Better late
than never?
It appears
that we are now
all
out on Tuesday 14 October rather than Tuesday 30 September (as previously
advertised...) in the fight for fair pay for local government workers.
UNISON activists
need to turn all our efforts to building support for this action, but that
doesn’t mean we have to be uncritical of tactical ineptitude. We should not, as
local activists, have been put in the position in which our trade union
announces strike action and then deletes that announcement without comment.
Most UNISON
local government branches are used to being the largest union at a local level.
As a rule, we would have a moral and political right to assert ourselves over
other unions whose combined membership is considerably less than our own when
determining tactics in an industrial dispute with our common employer.
However,
those of us with some common sense, who know that divisions between trade
unions benefit employers rather than workers, choose not to use that right in
favour of building consensus (even in the face of irritated criticism from
within our own organisation).
Obviously
our senior officials (across trade unions) could and should have had a dialogue
with a view to arriving at joint recommendations to the democratic decision-making
bodies in each trade union.
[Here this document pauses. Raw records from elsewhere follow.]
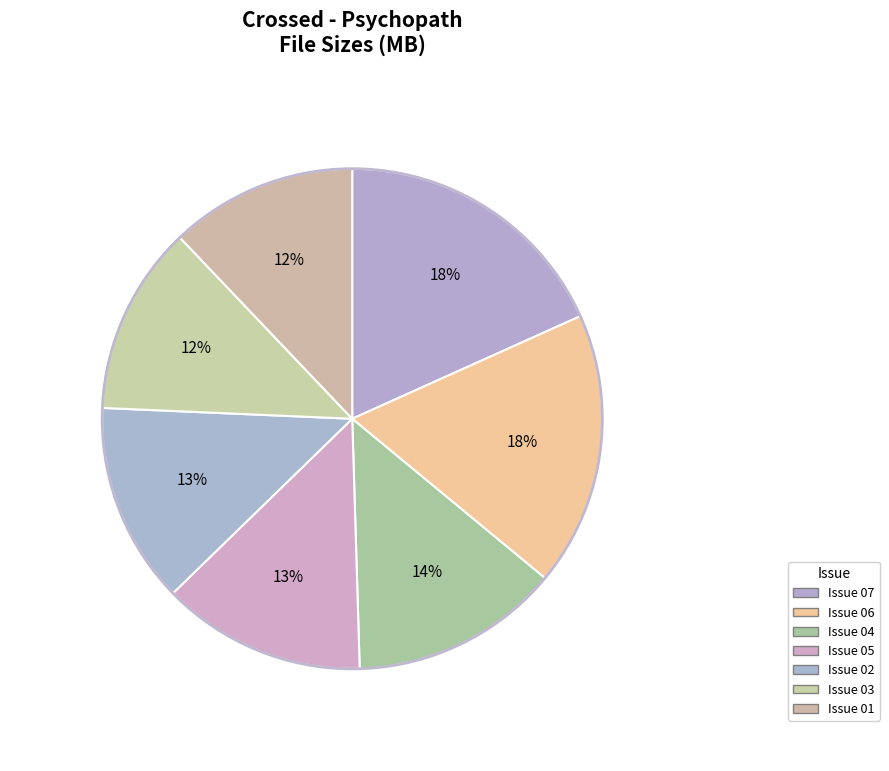

Does Crossed_-_Psychopath_03_2011_Minutemen account for over 50% of the chart?

No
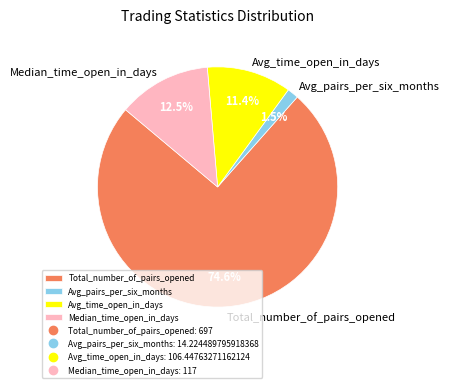

Between Avg_pairs_per_six_months and Median_time_open_in_days, which is larger?

Median_time_open_in_days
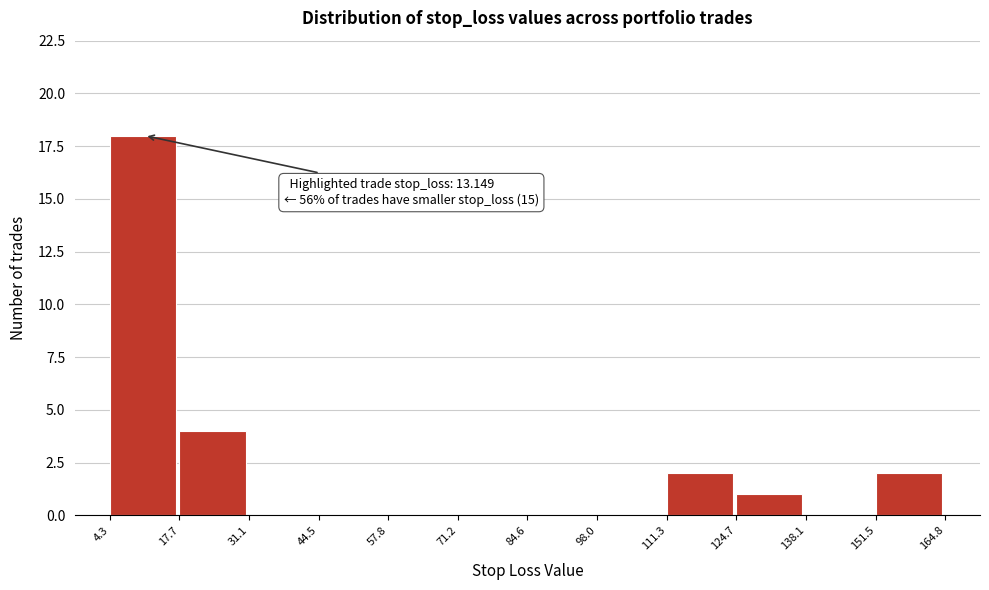

Over which range of the x-axis is the bar tallest?

4.3 to 17.7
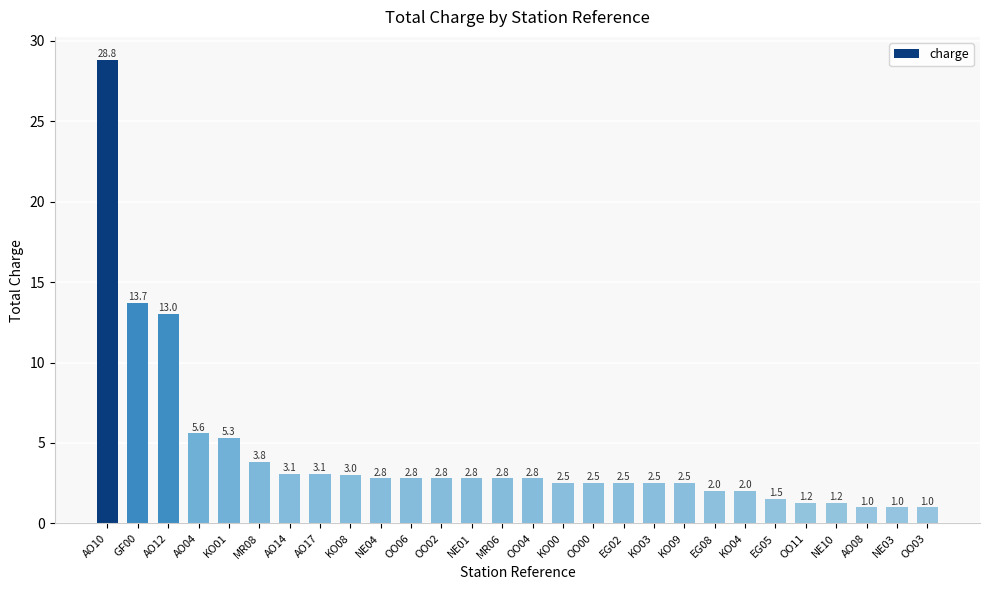

What is the difference between the second highest and minimum values?

12.7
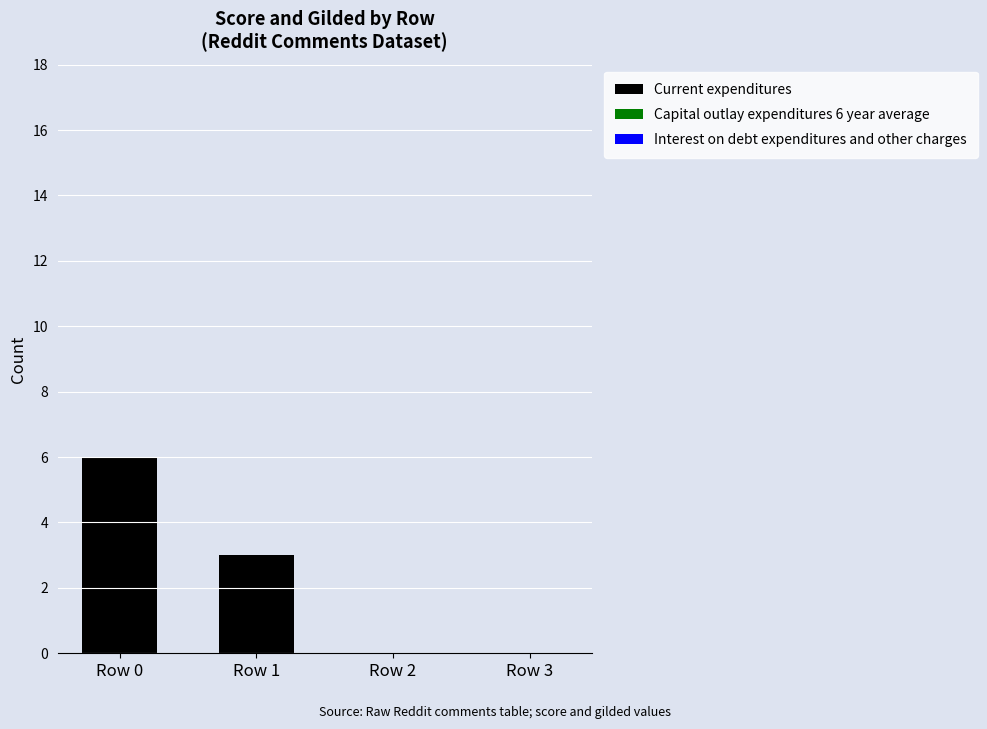

Reading right to left, what are all the values shown in this chart?

Row 3=0	Row 2=0	Row 1=3	Row 0=6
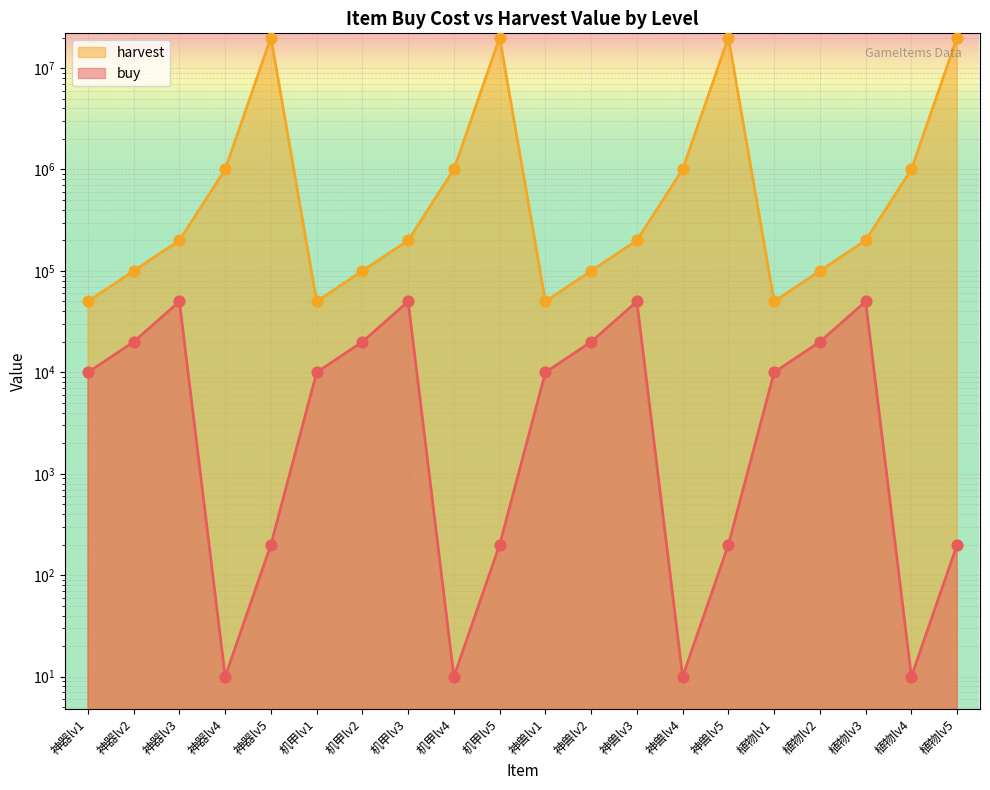

At how many categories does at least one series exceed 1825253?

4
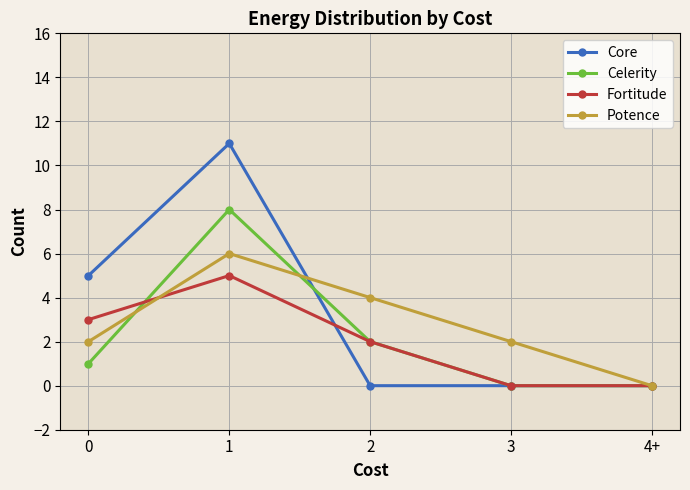

What are all the series names shown in the legend?

Core, Celerity, Fortitude, Potence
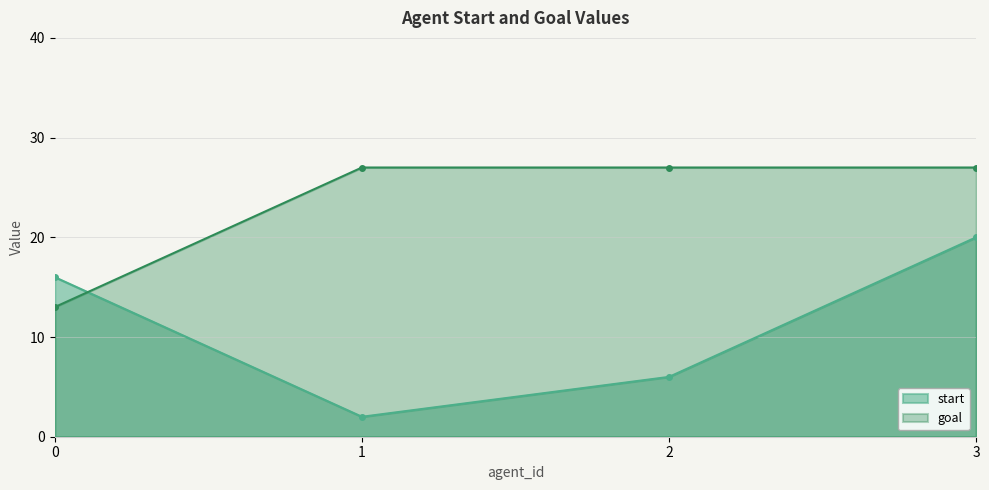

Reading left to right, list all the values displayed in this chart.

start: 0=16	1=2	2=6	3=20
goal: 0=13	1=27	2=27	3=27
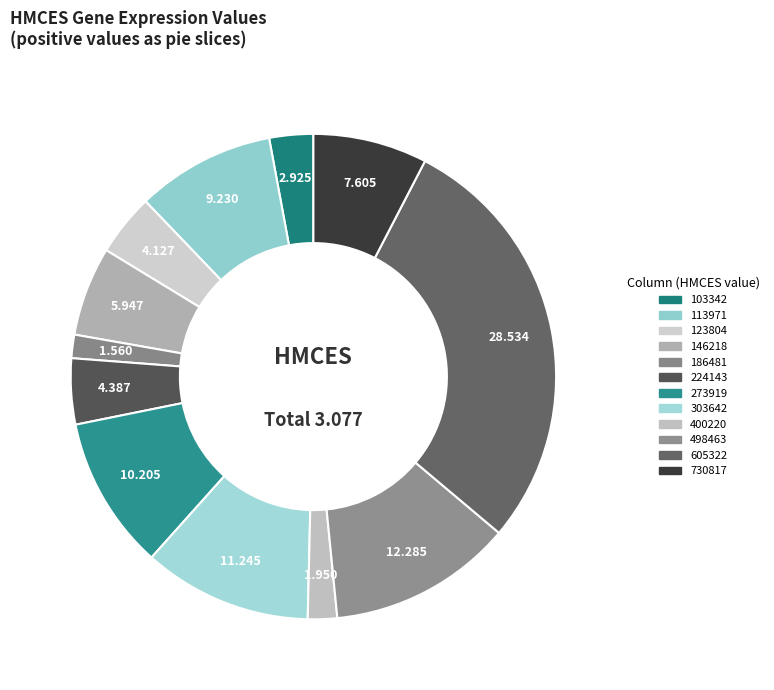

Count the number of slices in the pie.

12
That runs a risk of undermining lay democracy (but
that is what officials do anyway as a matter of routine!)
More
importantly therefore, rank and file members of the various unions should have
an unofficial forum in which we could have arrived at our own point of view.
The disintegrating left which we are saddled with is not capable of generating such a forum.
The
observation in the UNISON press release that “The strike will be just a few days before the TUC organised national
demonstration on 18 October calling for decent pay” makes us vulnerable to
the argument that we are asking our members to make the sacrifice of strike
action as part of a stage army in the run up to the General Election.
However,
given the refusal of the Labour Party (thanks to the
approach of trade union delegates) to oppose austerity, the reality of our
strike action (and of the TUC demonstration) is that we are as much putting down
a marker to Eds Balls and Milliband as firing a shot at Cameron and Osborne.
The decision
to defer the strike called for by UNISON’s National Joint Council Committee
will be proven right if – and only if – October 14 sees unified action
including health
workers as well as local government workers. Such action would give the
best hope of a better outcome for local government pay and the most effective
political impact upon the Government (and Opposition).